Na “costa negra”
Noite de tempestade. Um transatlântico com 211 passageiros a bordo. Emigrantes que rumavam à América do Sul. Navegava junto à “costa negra” ou ”costa muda” de Leça, assim chamada por, então, não ter iluminação nem sinalização. Às quatro da madrugada do dia16 de janeiro de 1913, um rochedo rasgou-lhe o ventre. Encalhou perto da capela da Boa Nova, onde veio a afundar-se. Foi há 100 anos.
O JN descreveu então o naufrágio do “Veronese”: “As vagas uivam e rugem furiosamente. O nevoeiro é cerrado, espesso, mal se divisando da praia. Aos gritos dos náufragos juntam-se a ira do mar e as vozes comovidas de milhares de pessoas que de terra assistem àquela agonia lenta”.
Os Bombeiros de Matosinhos-Leça mobilizaram todos os meios possíveis de socorro. Foram três dias de angústia. Umas 15 mil pessoas terão assistido às operações de salvamento. Os bombeiros começaram por usar “boias-calções” que, num cabo de vaivém, trouxeram para terra 89 náufragos. A fixação do cabo só foi possível ao fim da tarde. Mas, como o tripé da praia estava muito baixo, pessoas houve que não conseguiram vencer a fúria do mar. Os relatos são dramáticos. Um fala de “uma mãe que, carregando dois filhos, perde um deles arrebatado pela violência das ondas” . No dia 17, o tripé foi levantado com a ajuda de três pinheiros. No dia 18, o mar acalmou e permitiu que os botes salvassem as 102 pessoas que ainda permaneciam no navio. Ao todo, morreram 38 pessoas, grande parte delas nas primeiras horas do naufrágio quando, aflitas, fugiram para o convés e foram varridas pelas vagas.

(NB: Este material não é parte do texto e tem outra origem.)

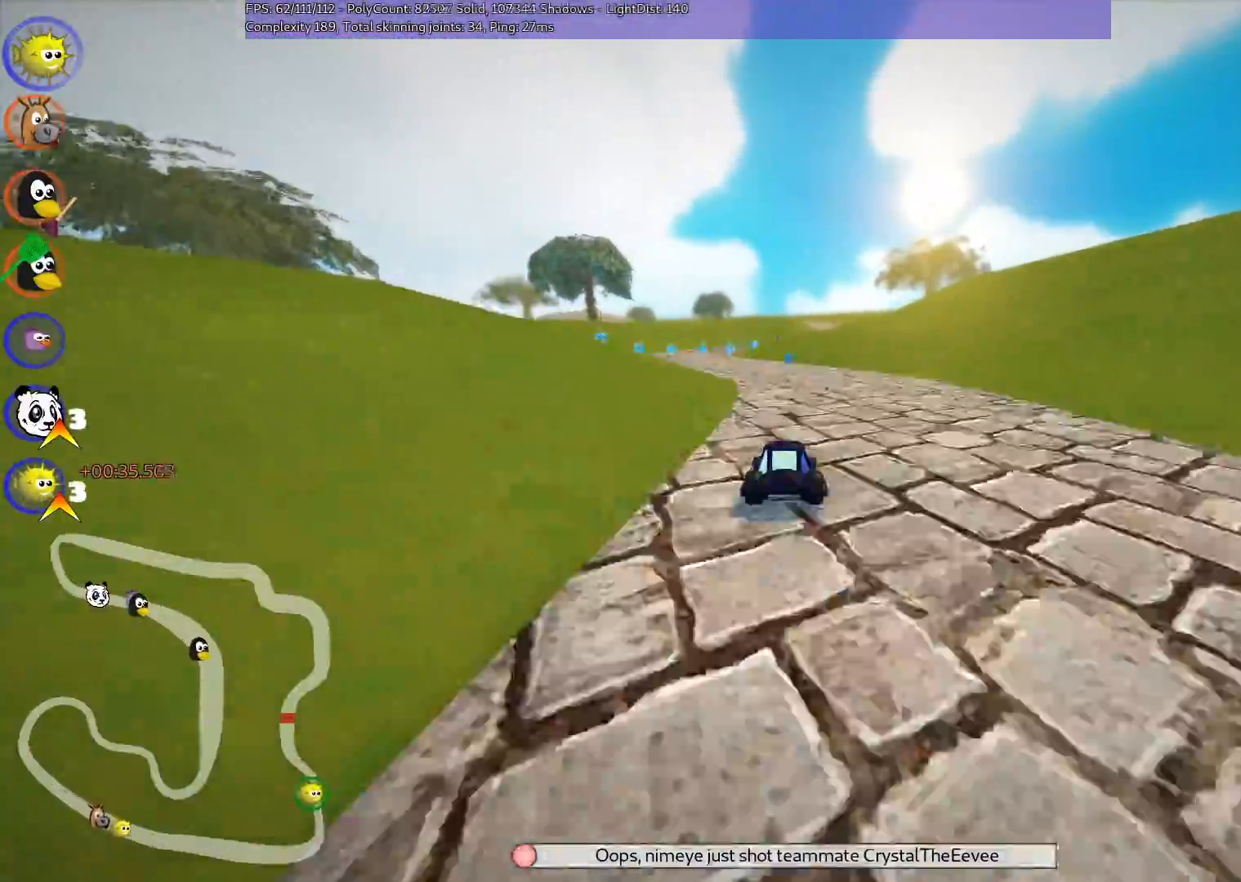
{"keys": ["up"], "events": [[67, "left", "down"], [400, "left", "up"]]}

A Invicta Film produziu um documentário que percorreu o mundo e, ainda hoje, nos permite visionar esta tragédia.
O capitão foi o último a abandonar o navio e fê-lo numa boia-calção, num gesto de gratidão aos bombeiros que, ainda hoje, se revive nas muitas peças do Veronese que, com fotografias e pinturas, enriquecem o Museu dos Bombeiros Voluntários de Matosinhos-Leça. Este museu, criado em 1943, está recheado com um valioso espólio de mais de 800 peças que ganham alma nas palavras do comandante Carlos Oliveira. Para além do núcleo central com o material dos primórdios da Corporação no século XIX, merece especial atenção o núcleo dos salvados de incêndios e naufrágios com realce para as boias de salvação e rodas de leme dos muitos barcos naufragados. É digno de uma visita. À sua entrada, uma placa diz-nos: Bombeiro, Este Museu representa parte da tua Vida. Testemunho de tantas tragédias, tanto desespero, tanta emoção e quantas lágrimas derramadas na tristeza e na alegria. Tantas vidas salvas e quantas histórias para contar aos teus filhos. E sempre a bem da Humanidade”. Neles, a minha homenagem a todos os bombeiros. E peço uma oração pelos que perderam a sua vida a salvar a vida dos outros.